They brought with them Catholicism. Feared by Americans. The Papacy considered evil. Conspiracy theories rampant. The Irish would capture women. Hold them in convents. Priests rape the women. Babies born will be strangled.

You can’t make it up.

The cry became America for Americans! Return America to what it was. Which meant get rid of the Irish.

One hundred seventy years later. The Irish are assimilated. Admired. Respected. They have succeeded in every area of society. Thirty two million strong. Ten percent of the population.

Today, St. Patrick’s Day. Everyone celebrates. Everyone Irish.

The world knows St. Patrick’s story. Not all, however. I share with you an episode not well known.

St. Patrick was a child of the Fifth Century. He died this date in 461 A.D.

He had returned to Ireland. A bishop, he did all the things history attributes to him. His aim to Christianize the pagan Irish.

He was successful. Success brought with it many who were jealous of the elevated position he had achieved in Irish society. His own fellow Christians.

Women were attracted to him. He Christianized many. Some were wives of kings and others of influence. A number of the ladies left their husbands to enter the nunnery. Such not appreciated by the husbands.

Wealthy women gave him expensive gifts.

He baptized many. In the thousands. Charged a fee to perform the baptisms. Similarly for ordinations. Many became priests. He charged for the ordination of each.

St. Patrick ingratiated himself with kings and judges. A gift here, a gift there.

Sounds like a religious politico. The Christians who forced his trial thought so. They also believed he sought his bishopric with personal gain in mind.

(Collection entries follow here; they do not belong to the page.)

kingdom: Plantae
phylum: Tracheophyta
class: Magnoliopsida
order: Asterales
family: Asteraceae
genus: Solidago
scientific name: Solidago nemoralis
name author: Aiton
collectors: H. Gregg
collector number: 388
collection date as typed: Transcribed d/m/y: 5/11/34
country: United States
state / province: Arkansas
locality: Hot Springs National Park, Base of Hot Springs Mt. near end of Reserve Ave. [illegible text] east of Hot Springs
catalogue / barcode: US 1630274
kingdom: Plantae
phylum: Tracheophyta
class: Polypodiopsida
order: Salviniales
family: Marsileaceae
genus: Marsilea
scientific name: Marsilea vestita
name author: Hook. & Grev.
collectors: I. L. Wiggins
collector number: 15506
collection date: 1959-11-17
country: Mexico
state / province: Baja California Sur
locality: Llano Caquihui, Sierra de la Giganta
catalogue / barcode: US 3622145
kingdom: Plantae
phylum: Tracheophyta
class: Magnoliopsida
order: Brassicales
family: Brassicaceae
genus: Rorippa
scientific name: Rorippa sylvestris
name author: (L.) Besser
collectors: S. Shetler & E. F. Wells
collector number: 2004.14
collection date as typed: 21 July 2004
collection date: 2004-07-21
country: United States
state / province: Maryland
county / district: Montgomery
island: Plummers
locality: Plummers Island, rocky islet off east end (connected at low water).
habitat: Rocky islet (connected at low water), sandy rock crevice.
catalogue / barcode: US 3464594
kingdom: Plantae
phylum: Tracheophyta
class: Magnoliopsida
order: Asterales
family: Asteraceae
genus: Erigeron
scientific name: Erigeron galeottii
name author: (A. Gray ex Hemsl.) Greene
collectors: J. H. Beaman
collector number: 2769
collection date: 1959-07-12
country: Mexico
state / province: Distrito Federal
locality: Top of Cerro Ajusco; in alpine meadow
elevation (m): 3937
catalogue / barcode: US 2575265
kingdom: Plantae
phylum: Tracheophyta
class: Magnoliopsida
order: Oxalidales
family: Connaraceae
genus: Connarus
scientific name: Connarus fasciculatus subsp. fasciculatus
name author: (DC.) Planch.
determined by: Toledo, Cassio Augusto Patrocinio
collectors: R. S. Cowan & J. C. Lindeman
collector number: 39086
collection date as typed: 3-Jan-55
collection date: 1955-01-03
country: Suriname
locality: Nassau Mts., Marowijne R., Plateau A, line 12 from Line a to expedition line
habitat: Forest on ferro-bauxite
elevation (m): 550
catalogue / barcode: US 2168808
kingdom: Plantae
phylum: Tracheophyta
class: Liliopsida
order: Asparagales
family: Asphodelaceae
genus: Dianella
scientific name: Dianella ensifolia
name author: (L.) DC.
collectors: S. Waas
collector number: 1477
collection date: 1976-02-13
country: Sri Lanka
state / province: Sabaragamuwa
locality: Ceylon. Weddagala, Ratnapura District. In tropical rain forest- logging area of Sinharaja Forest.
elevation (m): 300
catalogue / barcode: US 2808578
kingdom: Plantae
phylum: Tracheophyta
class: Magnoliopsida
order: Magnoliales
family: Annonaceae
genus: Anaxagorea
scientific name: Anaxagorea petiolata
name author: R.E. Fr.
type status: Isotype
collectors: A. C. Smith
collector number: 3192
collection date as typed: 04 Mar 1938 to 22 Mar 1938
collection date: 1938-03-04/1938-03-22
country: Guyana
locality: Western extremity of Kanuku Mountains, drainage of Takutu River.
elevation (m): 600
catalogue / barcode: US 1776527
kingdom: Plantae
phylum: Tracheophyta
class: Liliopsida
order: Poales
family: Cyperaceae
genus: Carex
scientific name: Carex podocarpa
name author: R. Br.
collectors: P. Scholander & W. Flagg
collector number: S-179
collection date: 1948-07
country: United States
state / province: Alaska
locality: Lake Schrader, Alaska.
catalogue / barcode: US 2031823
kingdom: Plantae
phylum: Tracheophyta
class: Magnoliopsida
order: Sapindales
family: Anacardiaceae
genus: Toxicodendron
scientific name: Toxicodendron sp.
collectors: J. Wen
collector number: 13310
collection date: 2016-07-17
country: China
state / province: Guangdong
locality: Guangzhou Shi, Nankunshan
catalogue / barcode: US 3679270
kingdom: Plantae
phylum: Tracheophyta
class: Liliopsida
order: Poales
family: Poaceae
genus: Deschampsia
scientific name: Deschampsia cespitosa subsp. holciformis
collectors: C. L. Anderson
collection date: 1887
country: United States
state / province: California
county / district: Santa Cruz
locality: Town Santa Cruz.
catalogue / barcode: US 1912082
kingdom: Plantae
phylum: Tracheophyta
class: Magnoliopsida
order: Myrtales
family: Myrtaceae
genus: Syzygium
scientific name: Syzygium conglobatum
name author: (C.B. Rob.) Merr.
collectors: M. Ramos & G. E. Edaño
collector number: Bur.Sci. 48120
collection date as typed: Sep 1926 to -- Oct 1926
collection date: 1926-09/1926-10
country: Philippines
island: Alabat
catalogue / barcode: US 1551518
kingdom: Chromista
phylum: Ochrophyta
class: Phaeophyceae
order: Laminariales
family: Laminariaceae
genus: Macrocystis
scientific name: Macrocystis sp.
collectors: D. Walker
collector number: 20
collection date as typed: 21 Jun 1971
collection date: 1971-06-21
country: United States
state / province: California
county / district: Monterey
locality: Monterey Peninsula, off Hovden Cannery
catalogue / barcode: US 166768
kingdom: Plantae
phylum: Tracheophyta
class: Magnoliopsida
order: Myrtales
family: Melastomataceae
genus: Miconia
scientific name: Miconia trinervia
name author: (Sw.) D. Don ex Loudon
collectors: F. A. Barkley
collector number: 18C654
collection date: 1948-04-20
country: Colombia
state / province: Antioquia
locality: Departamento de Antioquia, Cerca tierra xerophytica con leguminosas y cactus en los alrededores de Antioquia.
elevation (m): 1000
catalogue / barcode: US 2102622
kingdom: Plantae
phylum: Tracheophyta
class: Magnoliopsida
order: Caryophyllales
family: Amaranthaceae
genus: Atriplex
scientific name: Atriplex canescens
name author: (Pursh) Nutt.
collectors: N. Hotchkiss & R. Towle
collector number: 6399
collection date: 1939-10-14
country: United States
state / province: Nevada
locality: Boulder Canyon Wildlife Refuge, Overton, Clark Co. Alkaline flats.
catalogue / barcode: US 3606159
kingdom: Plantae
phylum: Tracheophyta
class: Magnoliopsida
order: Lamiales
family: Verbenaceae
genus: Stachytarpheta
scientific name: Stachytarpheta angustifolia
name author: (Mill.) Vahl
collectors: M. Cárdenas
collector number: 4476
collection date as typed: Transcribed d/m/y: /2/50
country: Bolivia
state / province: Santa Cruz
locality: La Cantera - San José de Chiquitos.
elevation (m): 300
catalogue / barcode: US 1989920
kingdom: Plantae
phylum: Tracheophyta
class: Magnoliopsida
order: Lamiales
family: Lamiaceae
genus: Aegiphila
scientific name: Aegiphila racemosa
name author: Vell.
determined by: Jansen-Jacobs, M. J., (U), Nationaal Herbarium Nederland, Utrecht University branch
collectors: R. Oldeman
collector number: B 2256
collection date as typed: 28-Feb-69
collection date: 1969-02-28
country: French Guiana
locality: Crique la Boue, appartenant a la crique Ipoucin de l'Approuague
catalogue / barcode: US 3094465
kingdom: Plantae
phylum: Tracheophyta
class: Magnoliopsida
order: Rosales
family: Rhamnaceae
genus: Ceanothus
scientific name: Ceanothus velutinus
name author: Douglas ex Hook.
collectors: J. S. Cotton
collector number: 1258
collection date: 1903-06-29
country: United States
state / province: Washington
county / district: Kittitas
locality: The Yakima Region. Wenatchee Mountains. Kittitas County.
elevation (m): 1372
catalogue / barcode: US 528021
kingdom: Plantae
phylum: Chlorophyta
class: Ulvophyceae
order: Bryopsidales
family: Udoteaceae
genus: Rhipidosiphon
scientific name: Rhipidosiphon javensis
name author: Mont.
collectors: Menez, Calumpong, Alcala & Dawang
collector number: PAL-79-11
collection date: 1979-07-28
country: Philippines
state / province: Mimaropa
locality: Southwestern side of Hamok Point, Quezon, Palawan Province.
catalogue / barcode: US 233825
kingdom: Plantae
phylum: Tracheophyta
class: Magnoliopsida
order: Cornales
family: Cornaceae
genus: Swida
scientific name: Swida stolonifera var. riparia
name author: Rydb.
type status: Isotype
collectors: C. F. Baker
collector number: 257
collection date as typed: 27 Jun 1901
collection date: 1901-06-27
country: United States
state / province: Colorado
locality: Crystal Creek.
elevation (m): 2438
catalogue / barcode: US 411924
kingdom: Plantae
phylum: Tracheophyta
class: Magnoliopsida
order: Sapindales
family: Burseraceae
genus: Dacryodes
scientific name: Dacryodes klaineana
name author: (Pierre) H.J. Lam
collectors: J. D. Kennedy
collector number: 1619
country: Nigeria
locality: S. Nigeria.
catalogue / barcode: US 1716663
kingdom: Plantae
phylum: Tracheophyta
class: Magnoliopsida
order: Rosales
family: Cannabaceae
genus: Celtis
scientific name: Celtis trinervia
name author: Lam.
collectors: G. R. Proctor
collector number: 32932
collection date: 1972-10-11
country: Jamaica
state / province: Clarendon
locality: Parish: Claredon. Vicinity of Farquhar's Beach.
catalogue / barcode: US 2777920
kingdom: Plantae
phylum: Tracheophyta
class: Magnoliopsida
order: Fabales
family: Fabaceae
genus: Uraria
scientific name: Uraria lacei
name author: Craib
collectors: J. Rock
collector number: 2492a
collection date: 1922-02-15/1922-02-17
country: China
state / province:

The decision of the trial not specifically known. History rarely recorded in those days. However, St. Patrick himself in Declaration or Confessio spelled out what was required to be done by him to satisfy those against him.

St. Patrick agreed to return gifts which wealthy women had given him, stop accepting payment for baptisms, stop accepting payment for ordinations, and stop giving gifts to kings and judges.

He did. Then returned to his calling Christianizing the Irish.

Enjoy your day! Drink not too much green beer!